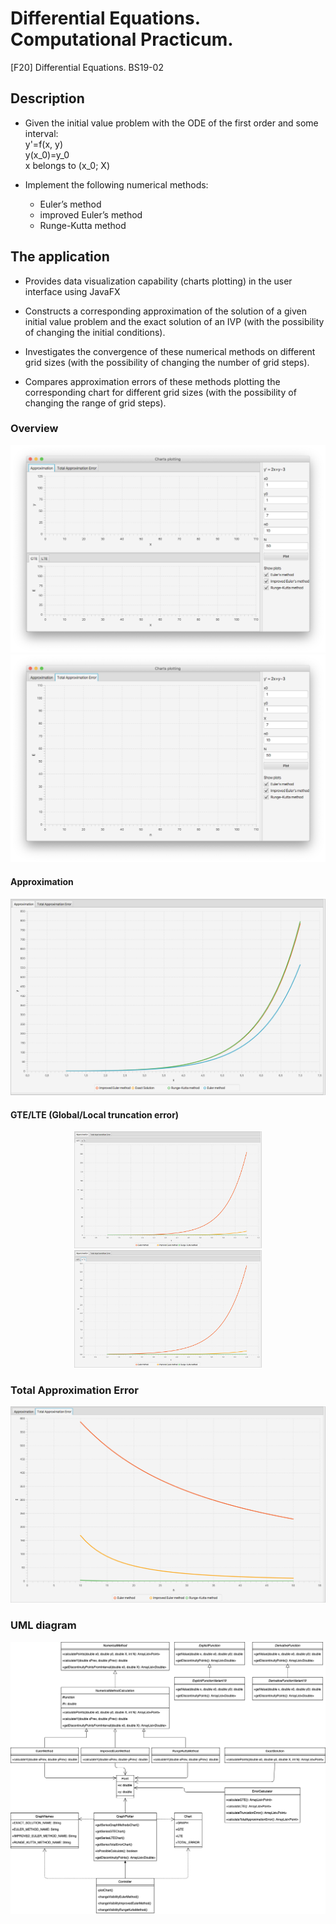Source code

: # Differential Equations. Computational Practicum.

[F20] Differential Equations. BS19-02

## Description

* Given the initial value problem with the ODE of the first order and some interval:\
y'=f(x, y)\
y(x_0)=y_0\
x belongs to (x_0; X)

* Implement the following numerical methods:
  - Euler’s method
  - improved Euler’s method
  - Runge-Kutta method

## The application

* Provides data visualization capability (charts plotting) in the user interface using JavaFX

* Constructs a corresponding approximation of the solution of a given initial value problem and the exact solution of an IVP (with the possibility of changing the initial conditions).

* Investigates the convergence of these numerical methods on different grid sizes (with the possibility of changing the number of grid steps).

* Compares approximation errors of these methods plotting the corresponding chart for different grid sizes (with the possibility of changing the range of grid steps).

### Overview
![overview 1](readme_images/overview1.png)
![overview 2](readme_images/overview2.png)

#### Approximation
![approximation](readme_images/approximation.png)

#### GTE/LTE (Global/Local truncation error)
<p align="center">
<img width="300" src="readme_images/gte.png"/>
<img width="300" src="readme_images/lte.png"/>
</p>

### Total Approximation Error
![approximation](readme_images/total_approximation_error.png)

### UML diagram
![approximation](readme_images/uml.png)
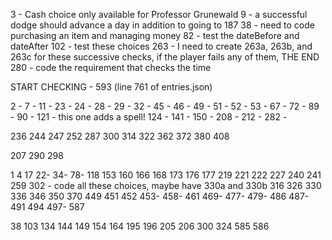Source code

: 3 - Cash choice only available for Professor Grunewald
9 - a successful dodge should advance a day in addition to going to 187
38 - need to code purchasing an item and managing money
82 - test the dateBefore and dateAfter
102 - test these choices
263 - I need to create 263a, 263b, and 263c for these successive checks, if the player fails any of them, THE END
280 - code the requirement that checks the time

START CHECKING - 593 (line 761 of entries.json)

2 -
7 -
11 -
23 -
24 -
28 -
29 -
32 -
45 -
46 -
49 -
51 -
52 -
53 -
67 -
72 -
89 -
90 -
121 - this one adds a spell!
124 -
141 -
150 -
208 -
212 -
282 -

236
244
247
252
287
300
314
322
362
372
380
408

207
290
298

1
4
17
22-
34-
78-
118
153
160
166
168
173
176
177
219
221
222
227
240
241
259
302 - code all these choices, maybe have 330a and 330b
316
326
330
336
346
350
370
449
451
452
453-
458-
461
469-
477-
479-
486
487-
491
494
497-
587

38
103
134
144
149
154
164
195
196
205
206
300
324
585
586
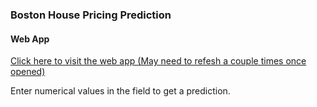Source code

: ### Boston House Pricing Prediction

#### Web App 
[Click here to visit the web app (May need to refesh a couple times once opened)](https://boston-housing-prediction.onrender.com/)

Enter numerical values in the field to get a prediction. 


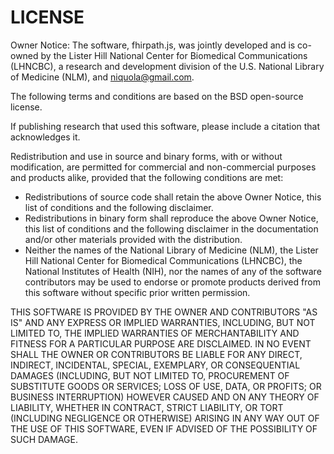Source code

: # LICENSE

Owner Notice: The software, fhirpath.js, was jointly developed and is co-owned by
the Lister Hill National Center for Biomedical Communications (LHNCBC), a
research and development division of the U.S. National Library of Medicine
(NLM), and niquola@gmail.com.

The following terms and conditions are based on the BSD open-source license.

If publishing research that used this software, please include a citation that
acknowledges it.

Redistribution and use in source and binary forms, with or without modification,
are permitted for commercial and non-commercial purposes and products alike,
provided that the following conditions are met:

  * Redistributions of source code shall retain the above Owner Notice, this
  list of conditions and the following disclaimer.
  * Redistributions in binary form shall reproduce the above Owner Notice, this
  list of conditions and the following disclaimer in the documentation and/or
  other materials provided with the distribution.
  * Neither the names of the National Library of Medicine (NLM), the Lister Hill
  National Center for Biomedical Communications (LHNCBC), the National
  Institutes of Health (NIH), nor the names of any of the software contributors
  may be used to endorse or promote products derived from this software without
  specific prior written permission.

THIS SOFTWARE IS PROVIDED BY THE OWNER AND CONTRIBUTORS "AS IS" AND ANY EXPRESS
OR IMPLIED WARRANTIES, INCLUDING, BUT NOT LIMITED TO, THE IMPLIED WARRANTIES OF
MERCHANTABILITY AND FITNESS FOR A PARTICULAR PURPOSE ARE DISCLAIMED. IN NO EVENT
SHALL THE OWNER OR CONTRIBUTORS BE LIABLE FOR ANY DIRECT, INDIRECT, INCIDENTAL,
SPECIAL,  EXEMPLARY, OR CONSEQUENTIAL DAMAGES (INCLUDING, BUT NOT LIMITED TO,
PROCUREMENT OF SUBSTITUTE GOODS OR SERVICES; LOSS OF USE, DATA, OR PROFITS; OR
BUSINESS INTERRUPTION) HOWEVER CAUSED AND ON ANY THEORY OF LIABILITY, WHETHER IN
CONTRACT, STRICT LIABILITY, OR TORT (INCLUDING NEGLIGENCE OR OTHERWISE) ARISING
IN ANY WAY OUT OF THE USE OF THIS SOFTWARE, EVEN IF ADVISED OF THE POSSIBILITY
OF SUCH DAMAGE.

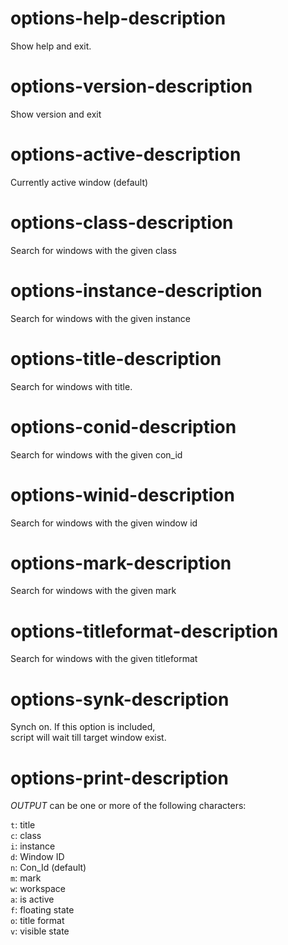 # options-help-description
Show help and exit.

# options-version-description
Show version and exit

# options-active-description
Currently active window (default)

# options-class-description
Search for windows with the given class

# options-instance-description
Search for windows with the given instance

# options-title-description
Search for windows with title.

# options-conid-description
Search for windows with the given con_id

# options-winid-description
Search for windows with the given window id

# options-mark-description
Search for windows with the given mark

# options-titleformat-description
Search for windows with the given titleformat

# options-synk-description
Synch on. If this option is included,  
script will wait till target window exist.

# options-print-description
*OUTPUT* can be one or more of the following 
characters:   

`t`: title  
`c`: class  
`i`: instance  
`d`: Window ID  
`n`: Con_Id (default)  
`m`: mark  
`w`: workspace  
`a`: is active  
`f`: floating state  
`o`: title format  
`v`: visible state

• _Work instructions_: In full and without changes, repeat the listing above, but not its pictures.

• _Answer area_:
Source code

: # Differential Equations. Computational Practicum.

[F20] Differential Equations. BS19-02

## Description

* Given the initial value problem with the ODE of the first order and some interval:\
y'=f(x, y)\
y(x_0)=y_0\
x belongs to (x_0; X)

* Implement the following numerical methods:
  - Euler’s method
  - improved Euler’s method
  - Runge-Kutta method

## The application

* Provides data visualization capability (charts plotting) in the user interface using JavaFX

* Constructs a corresponding approximation of the solution of a given initial value problem and the exact solution of an IVP (with the possibility of changing the initial conditions).

* Investigates the convergence of these numerical methods on different grid sizes (with the possibility of changing the number of grid steps).

* Compares approximation errors of these methods plotting the corresponding chart for different grid sizes (with the possibility of changing the range of grid steps).

### Overview
![overview 1](readme_images/overview1.png)
![overview 2](readme_images/overview2.png)

#### Approximation
![approximation](readme_images/approximation.png)

#### GTE/LTE (Global/Local truncation error)
<p align="center">
<img width="300" src="readme_images/gte.png"/>
<img width="300" src="readme_images/lte.png"/>
</p>

### Total Approximation Error
![approximation](readme_images/total_approximation_error.png)

### UML diagram
![approximation](readme_images/uml.png)
Source code

: 3 - Cash choice only available for Professor Grunewald
9 - a successful dodge should advance a day in addition to going to 187
38 - need to code purchasing an item and managing money
82 - test the dateBefore and dateAfter
102 - test these choices
263 - I need to create 263a, 263b, and 263c for these successive checks, if the player fails any of them, THE END
280 - code the requirement that checks the time

START CHECKING - 593 (line 761 of entries.json)

2 -
7 -
11 -
23 -
24 -
28 -
29 -
32 -
45 -
46 -
49 -
51 -
52 -
53 -
67 -
72 -
89 -
90 -
121 - this one adds a spell!
124 -
141 -
150 -
208 -
212 -
282 -

236
244
247
252
287
300
314
322
362
372
380
408

207
290
298

1
4
17
22-
34-
78-
118
153
160
166
168
173
176
177
219
221
222
227
240
241
259
302 - code all these choices, maybe have 330a and 330b
316
326
330
336
346
350
370
449
451
452
453-
458-
461
469-
477-
479-
486
487-
491
494
497-
587

38
103
134
144
149
154
164
195
196
205
206
300
324
585
586
Source code

: ### Boston House Pricing Prediction

#### Web App 
[Click here to visit the web app (May need to refesh a couple times once opened)](https://boston-housing-prediction.onrender.com/)

Enter numerical values in the field to get a prediction. 


Source code

: # LICENSE

Owner Notice: The software, fhirpath.js, was jointly developed and is co-owned by
the Lister Hill National Center for Biomedical Communications (LHNCBC), a
research and development division of the U.S. National Library of Medicine
(NLM), and niquola@gmail.com.

The following terms and conditions are based on the BSD open-source license.

If publishing research that used this software, please include a citation that
acknowledges it.

Redistribution and use in source and binary forms, with or without modification,
are permitted for commercial and non-commercial purposes and products alike,
provided that the following conditions are met:

  * Redistributions of source code shall retain the above Owner Notice, this
  list of conditions and the following disclaimer.
  * Redistributions in binary form shall reproduce the above Owner Notice, this
  list of conditions and the following disclaimer in the documentation and/or
  other materials provided with the distribution.
  * Neither the names of the National Library of Medicine (NLM), the Lister Hill
  National Center for Biomedical Communications (LHNCBC), the National
  Institutes of Health (NIH), nor the names of any of the software contributors
  may be used to endorse or promote products derived from this software without
  specific prior written permission.

THIS SOFTWARE IS PROVIDED BY THE OWNER AND CONTRIBUTORS "AS IS" AND ANY EXPRESS
OR IMPLIED WARRANTIES, INCLUDING, BUT NOT LIMITED TO, THE IMPLIED WARRANTIES OF
MERCHANTABILITY AND FITNESS FOR A PARTICULAR PURPOSE ARE DISCLAIMED. IN NO EVENT
SHALL THE OWNER OR CONTRIBUTORS BE LIABLE FOR ANY DIRECT, INDIRECT, INCIDENTAL,
SPECIAL,  EXEMPLARY, OR CONSEQUENTIAL DAMAGES (INCLUDING, BUT NOT LIMITED TO,
PROCUREMENT OF SUBSTITUTE GOODS OR SERVICES; LOSS OF USE, DATA, OR PROFITS; OR
BUSINESS INTERRUPTION) HOWEVER CAUSED AND ON ANY THEORY OF LIABILITY, WHETHER IN
CONTRACT, STRICT LIABILITY, OR TORT (INCLUDING NEGLIGENCE OR OTHERWISE) ARISING
IN ANY WAY OUT OF THE USE OF THIS SOFTWARE, EVEN IF ADVISED OF THE POSSIBILITY
OF SUCH DAMAGE.

 # options-help-description
Show help and exit.

# options-version-description
Show version and exit

# options-active-description
Currently active window (default)

# options-class-description
Search for windows with the given class

# options-instance-description
Search for windows with the given instance

# options-title-description
Search for windows with title.

# options-conid-description
Search for windows with the given con_id

# options-winid-description
Search for windows with the given window id

# options-mark-description
Search for windows with the given mark

# options-titleformat-description
Search for windows with the given titleformat

# options-synk-description
Synch on. If this option is included,  
script will wait till target window exist.

# options-print-description
*OUTPUT* can be one or more of the following 
characters:   

`t`: title  
`c`: class  
`i`: instance  
`d`: Window ID  
`n`: Con_Id (default)  
`m`: mark  
`w`: workspace  
`a`: is active  
`f`: floating state  
`o`: title format  
`v`: visible state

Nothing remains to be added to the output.